This sub-title is borrowed from the authors that made it famous, Tom DeMarco and Timothy Lister, in their still classic book entitled Peopleware: Productive Projects and Teams. There is not a better description anywhere of the basics required for a healthy software office environment. This book has become the Bible of workspace design for some of the world’s leading commercial software providers.
Suppose that in addition to your present duties, you were made responsible for space and services for your people. You would have to decide on the kind of workplace for each person, and the amount of space and expense to be allocated. How would you go about it? You’d probably want to study the ways in which people use their space, the amount of table space required, and the numbers of hours in a day spent working alone, working with one other person, and so forth. You’d also study the impact of noise on people’s effectiveness. After all, your folks are intellect workers—they need to have their brains in gear to do their work, and noise does affect their ability to concentrate.

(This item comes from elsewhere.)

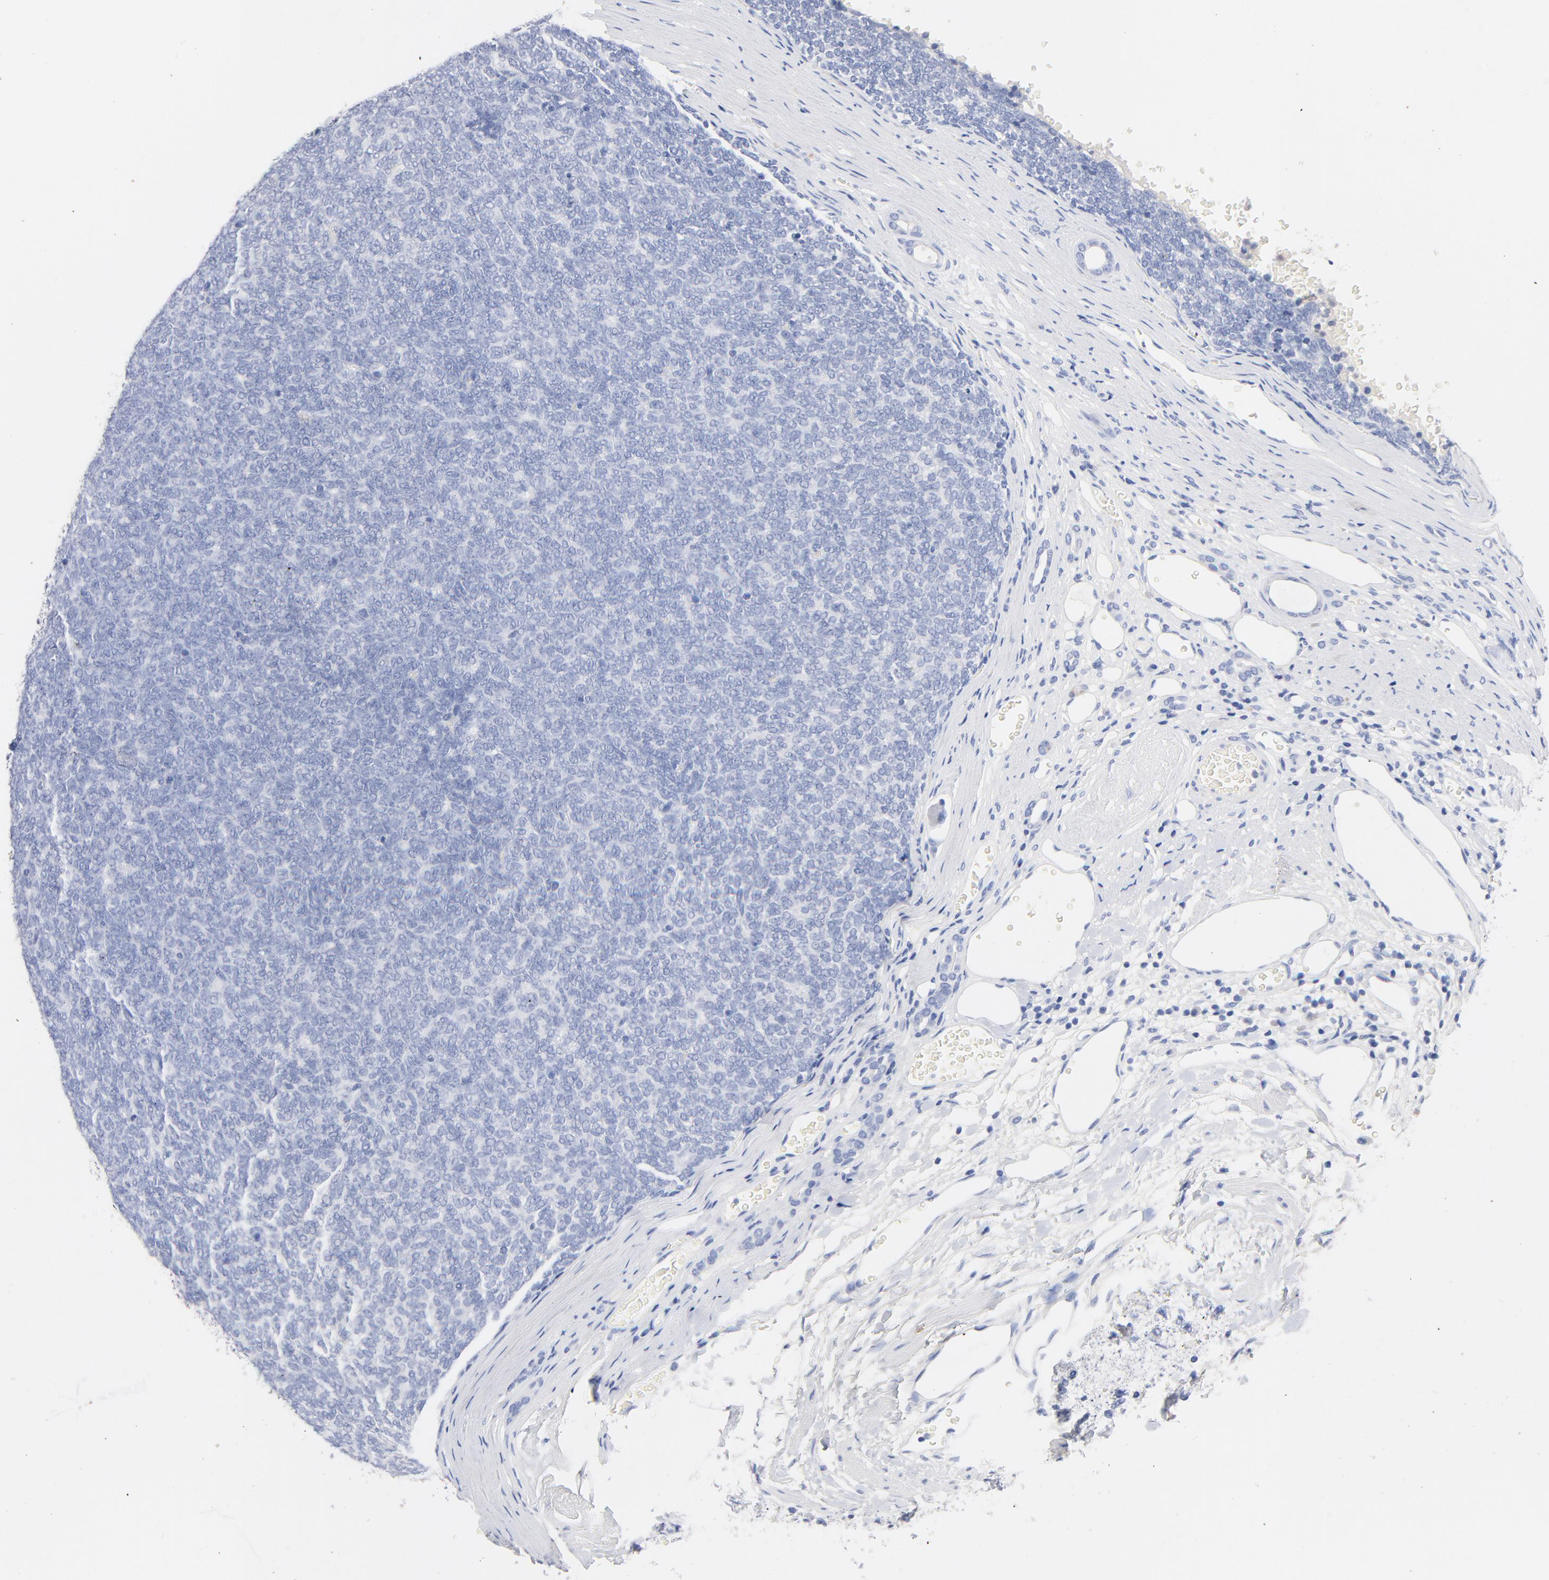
{"staining": {"intensity": "negative", "quantity": "none", "location": "none"}, "tissue": "renal cancer", "cell_type": "Tumor cells", "image_type": "cancer", "snomed": [{"axis": "morphology", "description": "Neoplasm, malignant, NOS"}, {"axis": "topography", "description": "Kidney"}], "caption": "Immunohistochemistry (IHC) of renal cancer reveals no positivity in tumor cells. Nuclei are stained in blue.", "gene": "CPS1", "patient": {"sex": "male", "age": 28}}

Not only do DeMarco and Lister get at the essence of the problem, they provide solutions backed up by hard research data. Despite the fact that this book was first published circa 1987, I continue to be astounded by how little progress corporate America has made toward providing healthy workspaces.
You cannot create an information age company with an industrial age mind.
If you have been tasked with workspace design, rush out and get a copy of this book for all stakeholders participating in the decision making process.